**Your objective:** As an exercise, copy out the entries exactly as written.
Dataset content Start Marker
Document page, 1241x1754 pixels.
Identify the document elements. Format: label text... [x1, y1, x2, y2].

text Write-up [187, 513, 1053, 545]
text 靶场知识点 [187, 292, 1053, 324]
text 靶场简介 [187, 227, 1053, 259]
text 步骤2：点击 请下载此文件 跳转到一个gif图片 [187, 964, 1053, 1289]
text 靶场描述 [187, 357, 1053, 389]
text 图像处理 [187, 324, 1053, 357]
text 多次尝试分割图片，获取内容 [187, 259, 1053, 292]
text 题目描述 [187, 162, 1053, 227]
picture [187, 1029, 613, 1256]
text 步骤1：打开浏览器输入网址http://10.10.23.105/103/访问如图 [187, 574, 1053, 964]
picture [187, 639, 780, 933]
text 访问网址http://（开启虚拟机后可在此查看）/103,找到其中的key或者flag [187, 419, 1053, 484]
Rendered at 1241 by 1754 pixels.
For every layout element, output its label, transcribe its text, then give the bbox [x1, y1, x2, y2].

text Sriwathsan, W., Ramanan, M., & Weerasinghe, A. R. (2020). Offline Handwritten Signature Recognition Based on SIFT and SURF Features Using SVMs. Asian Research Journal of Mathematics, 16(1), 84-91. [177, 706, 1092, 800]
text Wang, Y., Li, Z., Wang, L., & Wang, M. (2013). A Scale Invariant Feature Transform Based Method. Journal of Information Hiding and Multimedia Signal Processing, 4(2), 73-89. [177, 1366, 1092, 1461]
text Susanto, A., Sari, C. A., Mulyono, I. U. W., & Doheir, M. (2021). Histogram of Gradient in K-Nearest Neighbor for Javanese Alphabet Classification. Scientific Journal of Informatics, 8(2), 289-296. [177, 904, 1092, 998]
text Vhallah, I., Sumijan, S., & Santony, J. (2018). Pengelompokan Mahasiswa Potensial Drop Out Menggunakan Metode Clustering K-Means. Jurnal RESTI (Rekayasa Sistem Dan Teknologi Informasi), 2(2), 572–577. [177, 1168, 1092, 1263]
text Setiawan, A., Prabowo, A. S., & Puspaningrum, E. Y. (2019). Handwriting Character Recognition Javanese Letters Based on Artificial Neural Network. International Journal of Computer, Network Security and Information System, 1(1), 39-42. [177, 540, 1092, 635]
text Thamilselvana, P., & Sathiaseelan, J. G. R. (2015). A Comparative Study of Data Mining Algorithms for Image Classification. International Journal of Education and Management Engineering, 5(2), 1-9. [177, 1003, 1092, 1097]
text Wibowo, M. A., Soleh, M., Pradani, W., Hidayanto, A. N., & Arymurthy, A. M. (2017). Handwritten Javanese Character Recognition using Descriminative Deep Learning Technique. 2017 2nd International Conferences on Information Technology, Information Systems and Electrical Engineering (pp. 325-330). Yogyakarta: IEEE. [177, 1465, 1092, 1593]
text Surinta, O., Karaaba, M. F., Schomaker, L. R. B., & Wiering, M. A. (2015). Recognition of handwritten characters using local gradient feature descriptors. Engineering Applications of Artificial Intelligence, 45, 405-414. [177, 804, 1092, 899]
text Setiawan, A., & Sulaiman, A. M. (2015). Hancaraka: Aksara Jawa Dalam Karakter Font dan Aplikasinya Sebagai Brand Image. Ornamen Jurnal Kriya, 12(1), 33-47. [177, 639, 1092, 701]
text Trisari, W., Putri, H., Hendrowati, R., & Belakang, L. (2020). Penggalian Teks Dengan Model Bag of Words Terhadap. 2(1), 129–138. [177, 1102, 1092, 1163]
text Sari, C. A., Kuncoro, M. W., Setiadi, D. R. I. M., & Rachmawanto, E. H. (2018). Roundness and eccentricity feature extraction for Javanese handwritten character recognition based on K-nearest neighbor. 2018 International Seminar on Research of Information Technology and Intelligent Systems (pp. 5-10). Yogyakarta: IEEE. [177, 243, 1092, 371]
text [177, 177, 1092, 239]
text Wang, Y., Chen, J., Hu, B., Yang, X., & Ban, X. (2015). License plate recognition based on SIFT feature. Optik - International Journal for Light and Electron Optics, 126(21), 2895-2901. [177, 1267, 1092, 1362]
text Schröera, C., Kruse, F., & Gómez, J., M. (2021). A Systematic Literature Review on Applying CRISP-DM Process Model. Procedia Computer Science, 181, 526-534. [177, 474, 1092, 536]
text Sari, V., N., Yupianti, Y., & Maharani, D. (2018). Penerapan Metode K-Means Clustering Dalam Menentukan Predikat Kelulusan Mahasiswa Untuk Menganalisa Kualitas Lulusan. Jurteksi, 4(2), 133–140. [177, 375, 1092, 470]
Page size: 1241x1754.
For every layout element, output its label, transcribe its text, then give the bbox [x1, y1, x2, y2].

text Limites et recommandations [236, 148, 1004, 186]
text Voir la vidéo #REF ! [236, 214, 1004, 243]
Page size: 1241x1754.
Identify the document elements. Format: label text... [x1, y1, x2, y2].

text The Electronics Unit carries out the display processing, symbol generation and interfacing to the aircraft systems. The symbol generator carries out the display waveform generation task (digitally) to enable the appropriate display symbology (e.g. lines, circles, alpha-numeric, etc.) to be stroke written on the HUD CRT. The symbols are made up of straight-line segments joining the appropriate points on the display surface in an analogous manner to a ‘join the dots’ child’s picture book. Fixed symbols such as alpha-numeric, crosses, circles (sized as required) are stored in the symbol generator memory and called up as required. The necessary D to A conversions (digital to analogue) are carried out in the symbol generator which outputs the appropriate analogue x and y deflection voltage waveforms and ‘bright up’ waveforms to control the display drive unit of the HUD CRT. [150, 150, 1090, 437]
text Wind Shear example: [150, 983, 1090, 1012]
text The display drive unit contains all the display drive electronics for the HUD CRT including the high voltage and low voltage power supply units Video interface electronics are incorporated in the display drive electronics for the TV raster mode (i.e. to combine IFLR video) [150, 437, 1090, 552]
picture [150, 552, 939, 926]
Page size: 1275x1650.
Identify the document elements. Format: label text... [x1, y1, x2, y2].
Dataset content End Marker
**Completed exercise:**
Document page, 1241x1754 pixels.
Identify the document elements. Format: label text... [x1, y1, x2, y2].

text Write-up [187, 513, 1053, 545]
text 靶场知识点 [187, 292, 1053, 324]
text 靶场简介 [187, 227, 1053, 259]
text 步骤2：点击 请下载此文件 跳转到一个gif图片 [187, 964, 1053, 1289]
text 靶场描述 [187, 357, 1053, 389]
text 图像处理 [187, 324, 1053, 357]
text 多次尝试分割图片，获取内容 [187, 259, 1053, 292]
text 题目描述 [187, 162, 1053, 227]
picture [187, 1029, 613, 1256]
text 步骤1：打开浏览器输入网址http://10.10.23.105/103/访问如图 [187, 574, 1053, 964]
picture [187, 639, 780, 933]
text 访问网址http://（开启虚拟机后可在此查看）/103,找到其中的key或者flag [187, 419, 1053, 484]
Rendered at 1241 by 1754 pixels.
For every layout element, output its label, transcribe its text, then give the bbox [x1, y1, x2, y2].

text Sriwathsan, W., Ramanan, M., & Weerasinghe, A. R. (2020). Offline Handwritten Signature Recognition Based on SIFT and SURF Features Using SVMs. Asian Research Journal of Mathematics, 16(1), 84-91. [177, 706, 1092, 800]
text Wang, Y., Li, Z., Wang, L., & Wang, M. (2013). A Scale Invariant Feature Transform Based Method. Journal of Information Hiding and Multimedia Signal Processing, 4(2), 73-89. [177, 1366, 1092, 1461]
text Susanto, A., Sari, C. A., Mulyono, I. U. W., & Doheir, M. (2021). Histogram of Gradient in K-Nearest Neighbor for Javanese Alphabet Classification. Scientific Journal of Informatics, 8(2), 289-296. [177, 904, 1092, 998]
text Vhallah, I., Sumijan, S., & Santony, J. (2018). Pengelompokan Mahasiswa Potensial Drop Out Menggunakan Metode Clustering K-Means. Jurnal RESTI (Rekayasa Sistem Dan Teknologi Informasi), 2(2), 572–577. [177, 1168, 1092, 1263]
text Setiawan, A., Prabowo, A. S., & Puspaningrum, E. Y. (2019). Handwriting Character Recognition Javanese Letters Based on Artificial Neural Network. International Journal of Computer, Network Security and Information System, 1(1), 39-42. [177, 540, 1092, 635]
text Thamilselvana, P., & Sathiaseelan, J. G. R. (2015). A Comparative Study of Data Mining Algorithms for Image Classification. International Journal of Education and Management Engineering, 5(2), 1-9. [177, 1003, 1092, 1097]
text Wibowo, M. A., Soleh, M., Pradani, W., Hidayanto, A. N., & Arymurthy, A. M. (2017). Handwritten Javanese Character Recognition using Descriminative Deep Learning Technique. 2017 2nd International Conferences on Information Technology, Information Systems and Electrical Engineering (pp. 325-330). Yogyakarta: IEEE. [177, 1465, 1092, 1593]
text Surinta, O., Karaaba, M. F., Schomaker, L. R. B., & Wiering, M. A. (2015). Recognition of handwritten characters using local gradient feature descriptors. Engineering Applications of Artificial Intelligence, 45, 405-414. [177, 804, 1092, 899]
text Setiawan, A., & Sulaiman, A. M. (2015). Hancaraka: Aksara Jawa Dalam Karakter Font dan Aplikasinya Sebagai Brand Image. Ornamen Jurnal Kriya, 12(1), 33-47. [177, 639, 1092, 701]
text Trisari, W., Putri, H., Hendrowati, R., & Belakang, L. (2020). Penggalian Teks Dengan Model Bag of Words Terhadap. 2(1), 129–138. [177, 1102, 1092, 1163]
text Sari, C. A., Kuncoro, M. W., Setiadi, D. R. I. M., & Rachmawanto, E. H. (2018). Roundness and eccentricity feature extraction for Javanese handwritten character recognition based on K-nearest neighbor. 2018 International Seminar on Research of Information Technology and Intelligent Systems (pp. 5-10). Yogyakarta: IEEE. [177, 243, 1092, 371]
text [177, 177, 1092, 239]
text Wang, Y., Chen, J., Hu, B., Yang, X., & Ban, X. (2015). License plate recognition based on SIFT feature. Optik - International Journal for Light and Electron Optics, 126(21), 2895-2901. [177, 1267, 1092, 1362]
text Schröera, C., Kruse, F., & Gómez, J., M. (2021). A Systematic Literature Review on Applying CRISP-DM Process Model. Procedia Computer Science, 181, 526-534. [177, 474, 1092, 536]
text Sari, V., N., Yupianti, Y., & Maharani, D. (2018). Penerapan Metode K-Means Clustering Dalam Menentukan Predikat Kelulusan Mahasiswa Untuk Menganalisa Kualitas Lulusan. Jurteksi, 4(2), 133–140. [177, 375, 1092, 470]
Page size: 1241x1754.
For every layout element, output its label, transcribe its text, then give the bbox [x1, y1, x2, y2].

text Limites et recommandations [236, 148, 1004, 186]
text Voir la vidéo #REF ! [236, 214, 1004, 243]
Page size: 1241x1754.
Identify the document elements. Format: label text... [x1, y1, x2, y2].

text The Electronics Unit carries out the display processing, symbol generation and interfacing to the aircraft systems. The symbol generator carries out the display waveform generation task (digitally) to enable the appropriate display symbology (e.g. lines, circles, alpha-numeric, etc.) to be stroke written on the HUD CRT. The symbols are made up of straight-line segments joining the appropriate points on the display surface in an analogous manner to a ‘join the dots’ child’s picture book. Fixed symbols such as alpha-numeric, crosses, circles (sized as required) are stored in the symbol generator memory and called up as required. The necessary D to A conversions (digital to analogue) are carried out in the symbol generator which outputs the appropriate analogue x and y deflection voltage waveforms and ‘bright up’ waveforms to control the display drive unit of the HUD CRT. [150, 150, 1090, 437]
text Wind Shear example: [150, 983, 1090, 1012]
text The display drive unit contains all the display drive electronics for the HUD CRT including the high voltage and low voltage power supply units Video interface electronics are incorporated in the display drive electronics for the TV raster mode (i.e. to combine IFLR video) [150, 437, 1090, 552]
picture [150, 552, 939, 926]
Page size: 1275x1650.
Identify the document elements. Format: label text... [x1, y1, x2, y2].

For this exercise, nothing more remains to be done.